§ Your task
Convert the entries into a Markdown table with the columns No. and Line. Start at the first line and stop after the line that contains "boxes and packing", skipping blank lines.

++++++++++++++++++++

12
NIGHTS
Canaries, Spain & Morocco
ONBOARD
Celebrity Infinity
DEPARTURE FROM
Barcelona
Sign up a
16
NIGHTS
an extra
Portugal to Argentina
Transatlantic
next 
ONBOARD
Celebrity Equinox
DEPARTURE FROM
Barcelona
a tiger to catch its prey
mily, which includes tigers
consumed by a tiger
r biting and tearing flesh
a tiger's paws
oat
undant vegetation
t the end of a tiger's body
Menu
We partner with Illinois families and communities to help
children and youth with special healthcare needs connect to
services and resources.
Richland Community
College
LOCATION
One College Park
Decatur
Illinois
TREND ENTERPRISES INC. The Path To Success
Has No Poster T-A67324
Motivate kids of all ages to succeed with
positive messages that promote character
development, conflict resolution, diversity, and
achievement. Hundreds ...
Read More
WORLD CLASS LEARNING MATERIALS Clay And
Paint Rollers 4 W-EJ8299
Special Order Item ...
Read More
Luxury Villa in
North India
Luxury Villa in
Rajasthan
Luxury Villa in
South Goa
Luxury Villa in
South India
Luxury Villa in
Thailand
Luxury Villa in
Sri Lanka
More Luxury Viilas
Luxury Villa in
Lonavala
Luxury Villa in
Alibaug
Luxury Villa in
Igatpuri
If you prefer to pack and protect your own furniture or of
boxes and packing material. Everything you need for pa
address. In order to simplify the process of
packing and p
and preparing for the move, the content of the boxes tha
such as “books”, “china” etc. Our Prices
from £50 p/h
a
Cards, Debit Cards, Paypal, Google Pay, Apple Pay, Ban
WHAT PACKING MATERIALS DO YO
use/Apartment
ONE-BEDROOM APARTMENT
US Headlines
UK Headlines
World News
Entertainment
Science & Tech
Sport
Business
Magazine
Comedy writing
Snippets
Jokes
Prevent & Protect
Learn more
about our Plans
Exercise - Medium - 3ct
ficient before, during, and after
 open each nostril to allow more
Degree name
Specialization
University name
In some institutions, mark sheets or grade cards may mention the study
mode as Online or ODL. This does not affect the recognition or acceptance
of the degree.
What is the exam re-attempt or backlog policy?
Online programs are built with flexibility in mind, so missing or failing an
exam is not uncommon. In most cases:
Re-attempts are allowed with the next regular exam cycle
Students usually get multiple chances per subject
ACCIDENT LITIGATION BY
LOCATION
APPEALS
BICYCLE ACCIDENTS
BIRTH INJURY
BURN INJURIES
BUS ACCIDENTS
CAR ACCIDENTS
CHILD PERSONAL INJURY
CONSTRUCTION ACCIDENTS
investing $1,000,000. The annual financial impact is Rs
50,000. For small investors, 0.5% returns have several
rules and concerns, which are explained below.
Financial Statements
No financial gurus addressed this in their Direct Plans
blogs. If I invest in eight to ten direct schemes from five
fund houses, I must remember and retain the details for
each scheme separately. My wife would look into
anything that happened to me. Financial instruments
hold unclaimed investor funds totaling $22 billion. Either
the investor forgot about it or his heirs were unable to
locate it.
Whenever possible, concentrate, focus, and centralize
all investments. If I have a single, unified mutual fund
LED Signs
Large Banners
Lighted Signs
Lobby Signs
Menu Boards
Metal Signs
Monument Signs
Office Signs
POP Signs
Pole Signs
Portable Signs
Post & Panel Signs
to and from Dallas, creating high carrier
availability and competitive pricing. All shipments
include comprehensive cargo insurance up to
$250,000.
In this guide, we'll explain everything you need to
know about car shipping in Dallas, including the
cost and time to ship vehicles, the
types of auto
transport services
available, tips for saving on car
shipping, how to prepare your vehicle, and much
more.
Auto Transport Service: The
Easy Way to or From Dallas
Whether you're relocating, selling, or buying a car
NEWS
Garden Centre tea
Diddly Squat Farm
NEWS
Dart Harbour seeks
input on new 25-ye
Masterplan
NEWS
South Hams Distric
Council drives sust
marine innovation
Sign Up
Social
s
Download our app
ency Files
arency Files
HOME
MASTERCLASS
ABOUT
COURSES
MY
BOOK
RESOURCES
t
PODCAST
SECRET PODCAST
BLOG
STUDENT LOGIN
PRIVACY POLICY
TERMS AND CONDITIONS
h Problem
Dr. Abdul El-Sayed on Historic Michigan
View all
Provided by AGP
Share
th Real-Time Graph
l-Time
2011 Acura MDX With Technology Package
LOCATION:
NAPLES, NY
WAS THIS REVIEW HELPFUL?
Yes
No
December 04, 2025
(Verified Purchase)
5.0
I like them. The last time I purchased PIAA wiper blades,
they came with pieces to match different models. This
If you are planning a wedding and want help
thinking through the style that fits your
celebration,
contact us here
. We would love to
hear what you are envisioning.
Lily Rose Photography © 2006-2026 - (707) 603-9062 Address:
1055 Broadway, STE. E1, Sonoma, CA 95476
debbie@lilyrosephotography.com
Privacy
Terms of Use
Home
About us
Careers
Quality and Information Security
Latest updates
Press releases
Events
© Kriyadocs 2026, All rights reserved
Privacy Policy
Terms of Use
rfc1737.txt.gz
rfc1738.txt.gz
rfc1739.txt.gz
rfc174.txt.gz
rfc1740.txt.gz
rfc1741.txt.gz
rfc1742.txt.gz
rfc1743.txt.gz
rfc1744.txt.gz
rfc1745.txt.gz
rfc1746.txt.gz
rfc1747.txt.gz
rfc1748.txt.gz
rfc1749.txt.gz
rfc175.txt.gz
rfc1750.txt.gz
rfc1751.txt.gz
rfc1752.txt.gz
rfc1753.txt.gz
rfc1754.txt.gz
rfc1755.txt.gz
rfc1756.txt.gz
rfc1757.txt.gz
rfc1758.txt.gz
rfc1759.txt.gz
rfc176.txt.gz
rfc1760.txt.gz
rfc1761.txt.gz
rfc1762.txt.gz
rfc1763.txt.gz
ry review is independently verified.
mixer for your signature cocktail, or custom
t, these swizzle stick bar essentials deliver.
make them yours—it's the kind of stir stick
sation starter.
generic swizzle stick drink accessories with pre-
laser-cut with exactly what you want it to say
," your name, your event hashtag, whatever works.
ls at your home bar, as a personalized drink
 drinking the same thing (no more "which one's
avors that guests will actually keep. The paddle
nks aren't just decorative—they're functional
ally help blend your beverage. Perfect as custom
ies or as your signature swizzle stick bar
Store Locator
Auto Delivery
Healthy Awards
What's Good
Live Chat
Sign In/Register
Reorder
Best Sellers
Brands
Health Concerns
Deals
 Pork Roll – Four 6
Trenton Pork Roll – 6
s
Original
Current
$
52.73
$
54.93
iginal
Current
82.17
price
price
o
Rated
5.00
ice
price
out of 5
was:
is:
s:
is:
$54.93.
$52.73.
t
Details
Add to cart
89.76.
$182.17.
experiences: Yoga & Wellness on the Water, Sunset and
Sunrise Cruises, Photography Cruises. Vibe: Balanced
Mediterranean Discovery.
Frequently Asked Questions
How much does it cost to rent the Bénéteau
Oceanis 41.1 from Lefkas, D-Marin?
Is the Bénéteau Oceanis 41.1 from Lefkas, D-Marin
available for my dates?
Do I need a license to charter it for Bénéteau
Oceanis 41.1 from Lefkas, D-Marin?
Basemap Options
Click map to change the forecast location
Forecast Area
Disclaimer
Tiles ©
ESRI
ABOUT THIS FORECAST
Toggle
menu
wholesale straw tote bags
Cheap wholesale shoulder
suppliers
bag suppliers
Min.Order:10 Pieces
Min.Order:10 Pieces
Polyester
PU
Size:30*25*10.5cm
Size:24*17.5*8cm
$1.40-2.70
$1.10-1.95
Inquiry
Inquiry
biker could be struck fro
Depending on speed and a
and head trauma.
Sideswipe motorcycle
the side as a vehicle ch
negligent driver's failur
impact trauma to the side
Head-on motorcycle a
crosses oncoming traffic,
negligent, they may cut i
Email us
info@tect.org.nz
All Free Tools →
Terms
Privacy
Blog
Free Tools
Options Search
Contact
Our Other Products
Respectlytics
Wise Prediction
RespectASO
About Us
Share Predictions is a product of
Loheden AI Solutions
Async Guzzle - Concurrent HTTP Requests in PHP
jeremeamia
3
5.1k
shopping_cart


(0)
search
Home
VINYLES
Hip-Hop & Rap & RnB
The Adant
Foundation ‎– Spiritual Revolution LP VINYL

++++++++++++++++++++

§ Output of the exercise
| No. | Line |
|---|---|
| 1 | 12 |
| 2 | NIGHTS |
| 3 | Canaries, Spain & Morocco |
| 4 | ONBOARD |
| 5 | Celebrity Infinity |
| 6 | DEPARTURE FROM |
| 7 | Barcelona |
| 8 | Sign up a |
| 9 | 16 |
| 10 | NIGHTS |
| 11 | an extra |
| 12 | Portugal to Argentina |
| 13 | Transatlantic |
| 14 | next  |
| 15 | ONBOARD |
| 16 | Celebrity Equinox |
| 17 | DEPARTURE FROM |
| 18 | Barcelona |
| 19 | a tiger to catch its prey |
| 20 | mily, which includes tigers |
| 21 | consumed by a tiger |
| 22 | r biting and tearing flesh |
| 23 | a tiger's paws |
| 24 | oat |
| 25 | undant vegetation |
| 26 | t the end of a tiger's body |
| 27 | Menu |
| 28 | We partner with Illinois families and communities to help |
| 29 | children and youth with special healthcare needs connect to |
| 30 | services and resources. |
| 31 | Richland Community |
| 32 | College |
| 33 | LOCATION |
| 34 | One College Park |
| 35 | Decatur |
| 36 | Illinois |
| 37 | TREND ENTERPRISES INC. The Path To Success |
| 38 | Has No Poster T-A67324 |
| 39 | Motivate kids of all ages to succeed with |
| 40 | positive messages that promote character |
| 41 | development, conflict resolution, diversity, and |
| 42 | achievement. Hundreds ... |
| 43 | Read More |
| 44 | WORLD CLASS LEARNING MATERIALS Clay And |
| 45 | Paint Rollers 4 W-EJ8299 |
| 46 | Special Order Item ... |
| 47 | Read More |
| 48 | Luxury Villa in |
| 49 | North India |
| 50 | Luxury Villa in |
| 51 | Rajasthan |
| 52 | Luxury Villa in |
| 53 | South Goa |
| 54 | Luxury Villa in |
| 55 | South India |
| 56 | Luxury Villa in |
| 57 | Thailand |
| 58 | Luxury Villa in |
| 59 | Sri Lanka |
| 60 | More Luxury Viilas |
| 61 | Luxury Villa in |
| 62 | Lonavala |
| 63 | Luxury Villa in |
| 64 | Alibaug |
| 65 | Luxury Villa in |
| 66 | Igatpuri |
| 67 | If you prefer to pack and protect your own furniture or of |
| 68 | boxes and packing material. Everything you need for pa |